Née en 1891 et décédée en 1978, Lili Kagan, épouse Brik, est un témoin capital de tous les bouleversements survenus en Russie au début du vingtième siècle. Ses souvenirs, égrenés lors d'entretiens avec
Carlo Benedetti valent pour son évocation de l'existence difficile menée pendant la guerre, au moment de la révolution de 1917 et pendant les premières années de l'URSS jusqu'en 1930 ! - année où s'arrête la relation de sa vie - année du suicide de Maïakovski, le poète, son grand amour !
Ses souvenirs, c'est d'abord et avant tout sa vie avec Maïakovski ! Rencontré en 1915 alors qu'il avait une aventure amoureuse avec sa soeur
Elsa Kagan (pas encore
Triolet et encore moins compagne d'
Aragon)
Lili Brik a partagé dix ans d'existence avec lui.
"Cette "très heureuse date" marqua le commencement d'un long amour qui connut d'autres rencontres mais resta toujours "immuable et fidèle", comme une source profonde :"Si jamais j'ai écrit chose qui vaille écrira Maïakovski en 1927, c'est à cause du ciel des yeux/des yeux de ma bien-aimée", des yeux "brûlants à charbonner" ; "ses grands yeux marrons sont pressés par l'enflure de la faim..." ; mais "de la verdure et des caresses ils surgissent à nouveau. Plus grands que des soucoupes ils regardent la révolution".
Maïakovski était un personnage hors normes. Grand, massif, beau, séduisant, électrisant ses auditeurs, emplissant tout l'espace dans lequel il se mouvait :
"Il sortit de la poche de sa veste un mince cahier, lui jeta un coup d'oeil rapide, puis le reposa. Il sembla réfléchir un instant. Ensuite, il parcourut la pièce du regard comme s'il avait eu devant lui un auditoire nombreux, récita le prologue puis, d'une voix étouffée et inoubliable, comme parlant en prose, demanda :"vous prenez cela pour le délire de la malaria ? C'est arrivé, c'est arrivé à Odessa".

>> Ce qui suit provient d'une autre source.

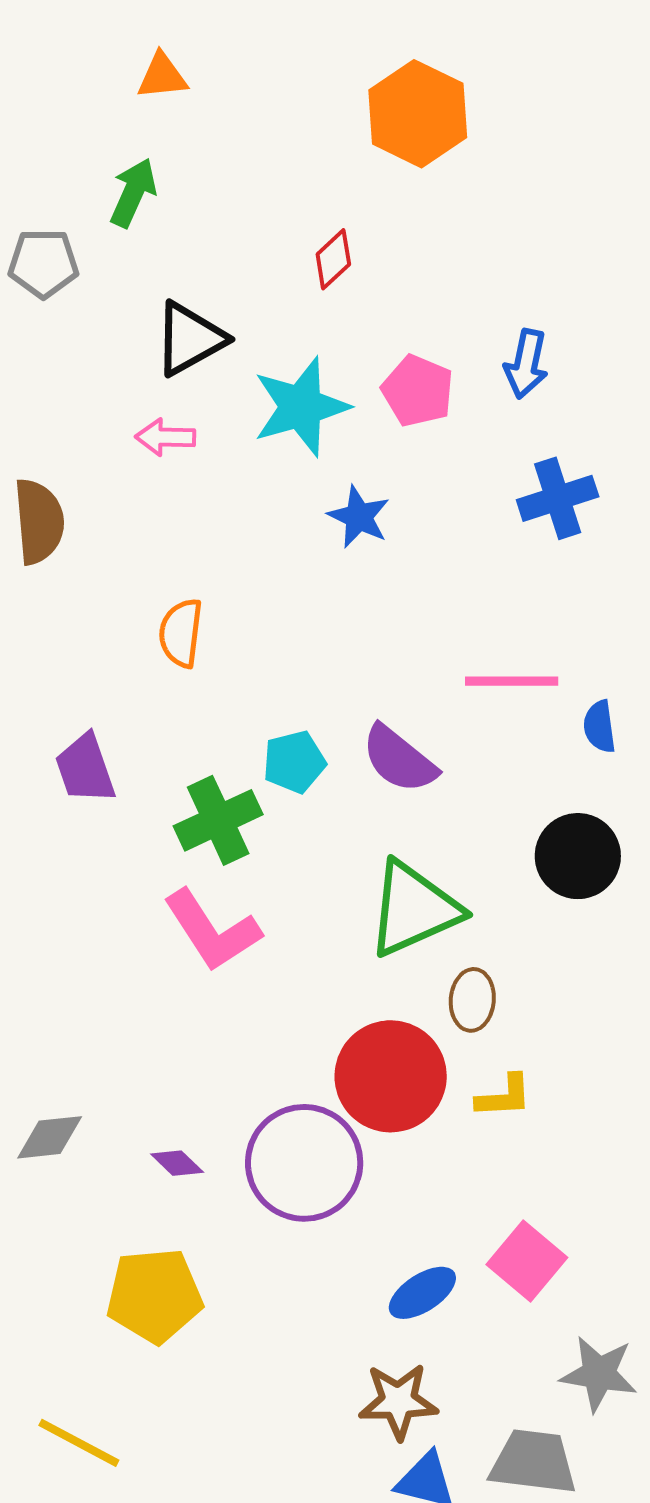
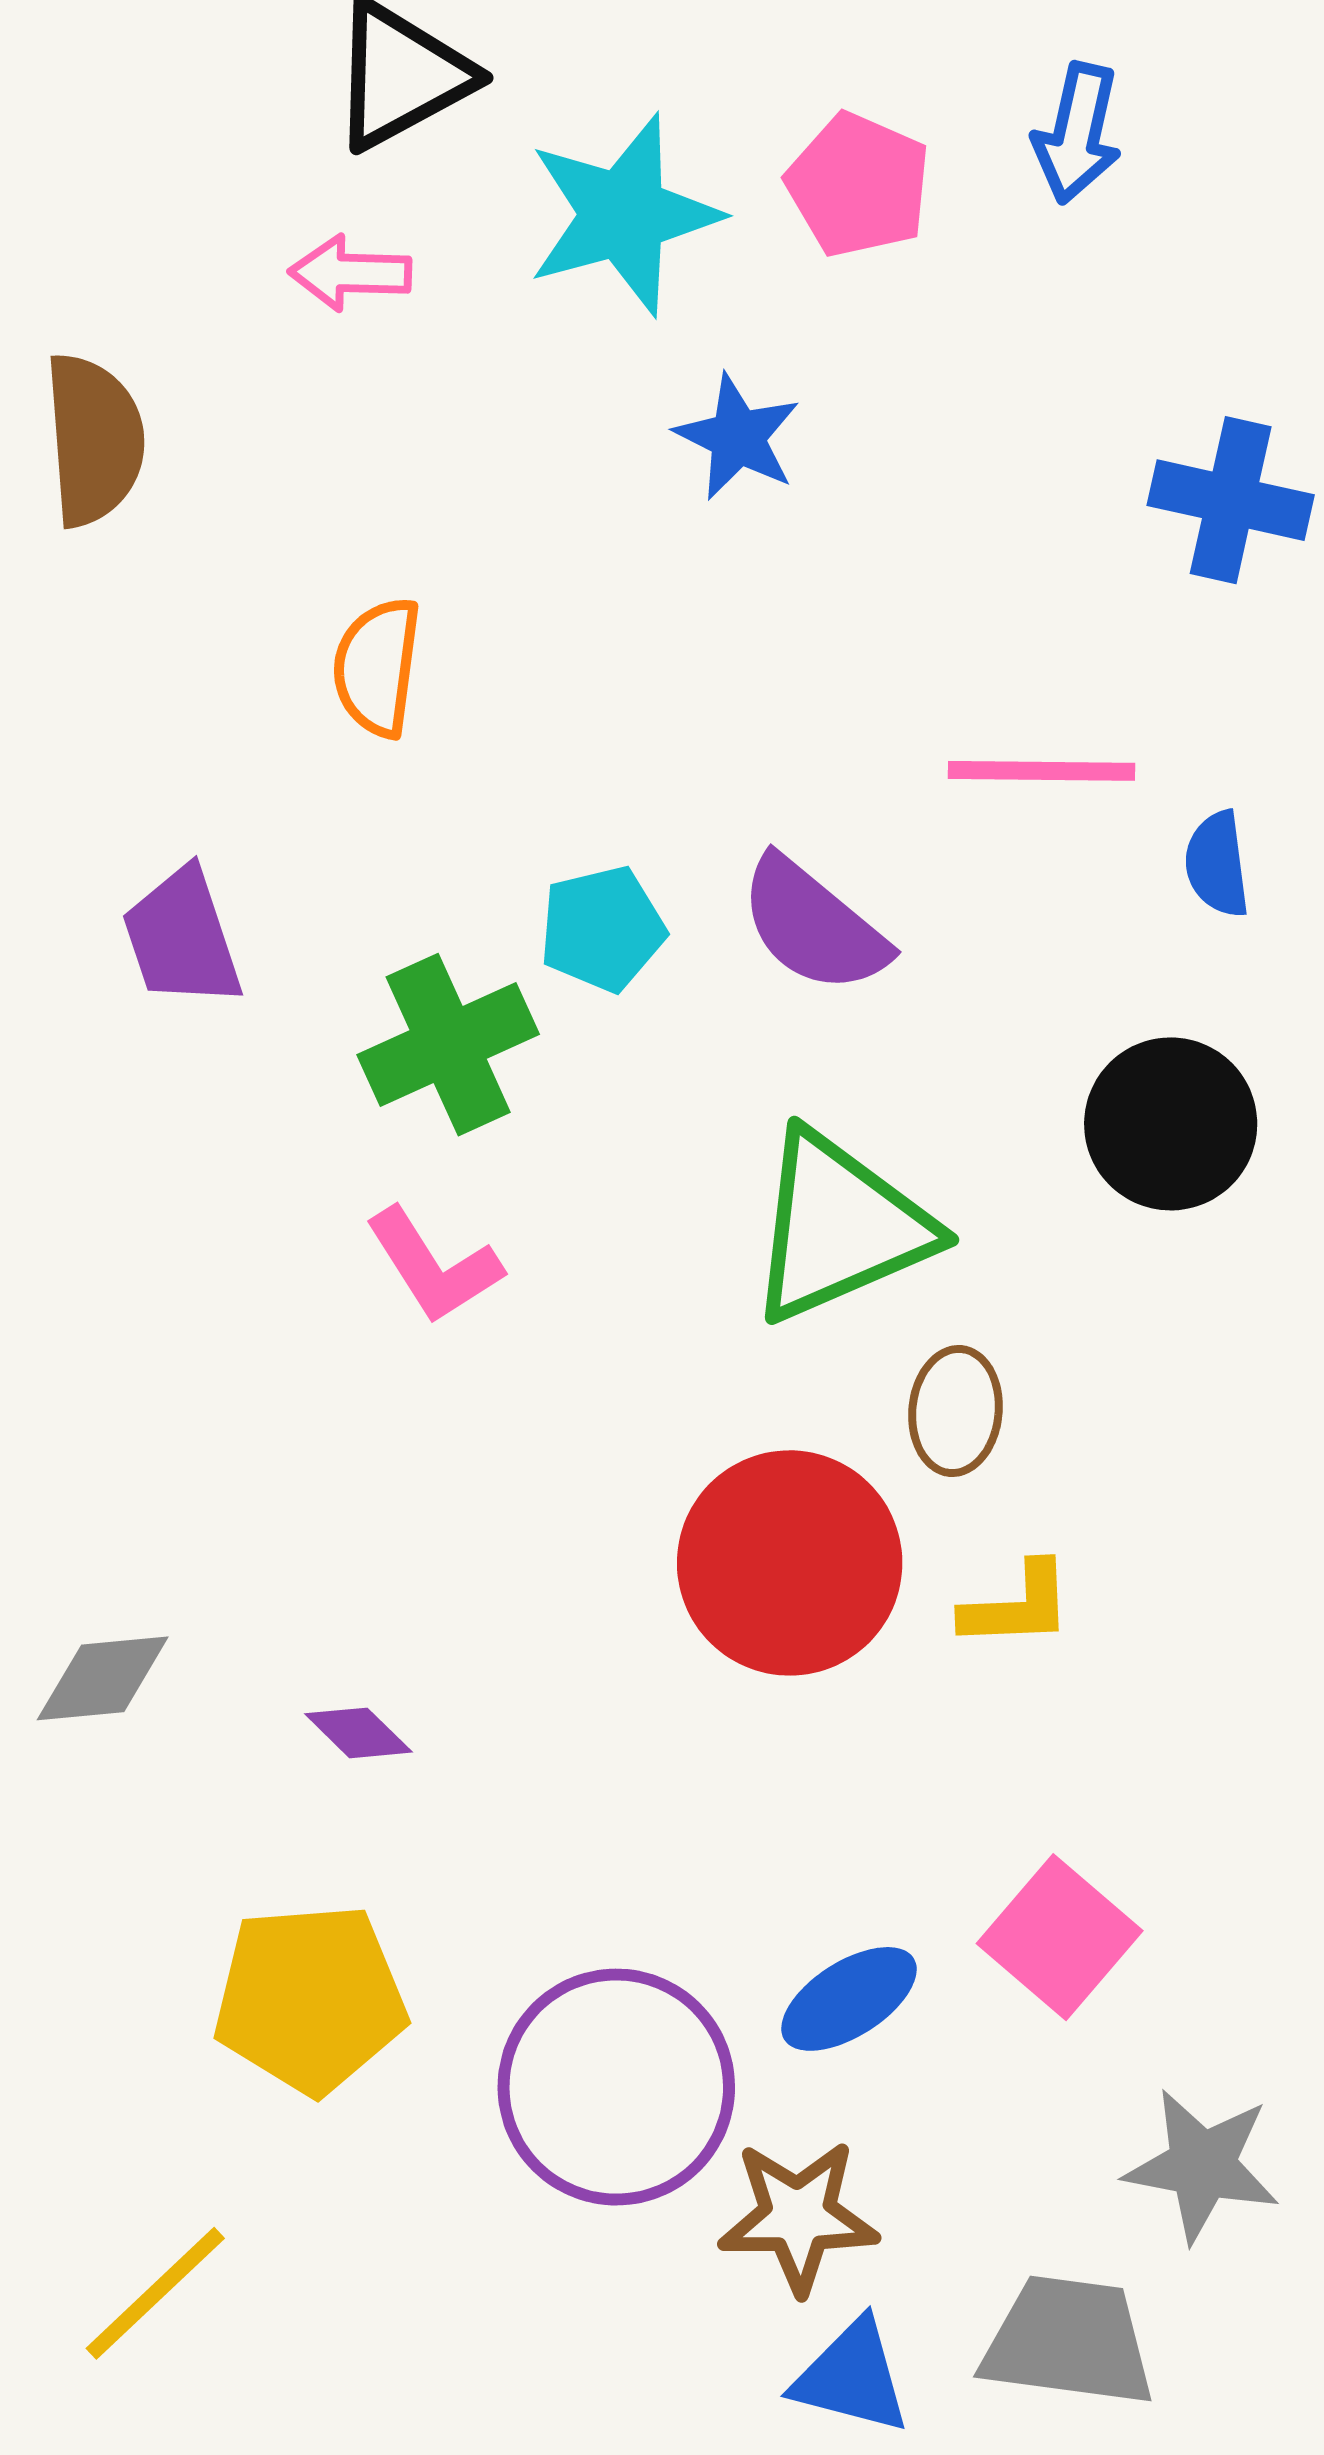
blue cross: (558, 498) -> (1231, 500), moved, turned 30
pink L-shape: (212, 930) -> (434, 1266), size x0.7
purple circle: (304, 1163) -> (616, 2087), moved
yellow line: (79, 1443) -> (155, 2293), turned -72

Nous étions incapables de quitter des yeux ce prodige. Maïakovski garda la même attitude jusqu'à la fin de la déclamation, les yeux dans le vide. Il se lamentait, s'indignait, suppliait, faisait l'important, jouait l'hystérie, marquait les pauses nécessaires."
C'est ainsi que
Lili Brik entendit pour la première fois "le nuage en pantalon".
Dix ans durant, Maïakovski dédiera ses poèmes à "Lilia". Tous deux partagèrent existence quotidienne difficile, exaltation des rencontres avec Pasternak, Bourliouk, Kamenski et tant d'autres, expériences dans le domaine du cinéma, confection du journal mural la Rosta ....
Maïakovski s'est suicidé en 1930. Il avait trente-sept ans.
Pourquoi ce suicide ?
D'après
Lili Brik :" Maïakovski aimait frénétiquement la vie sous toutes ses formes. Il aimait la révolution, l'art, le travail, moi, les femmes, le hasard, l'air qu'il respirait. Son admirable énergie venait à bout de tous les obstacles... Mais il savait qu'il n'aurait pas pu triompher de la vieillesse et il l'attendait avec une horreur morbide depuis son plus jeune âge."
"Lili aime-moi" a t-il écrit dans sa lettre d'adieu.
"Bien des années se sont écoulées depuis la mort de Volodia."Lili, aime-moi". Je l'aime. Tous les jours il me parle à travers ses poèmes."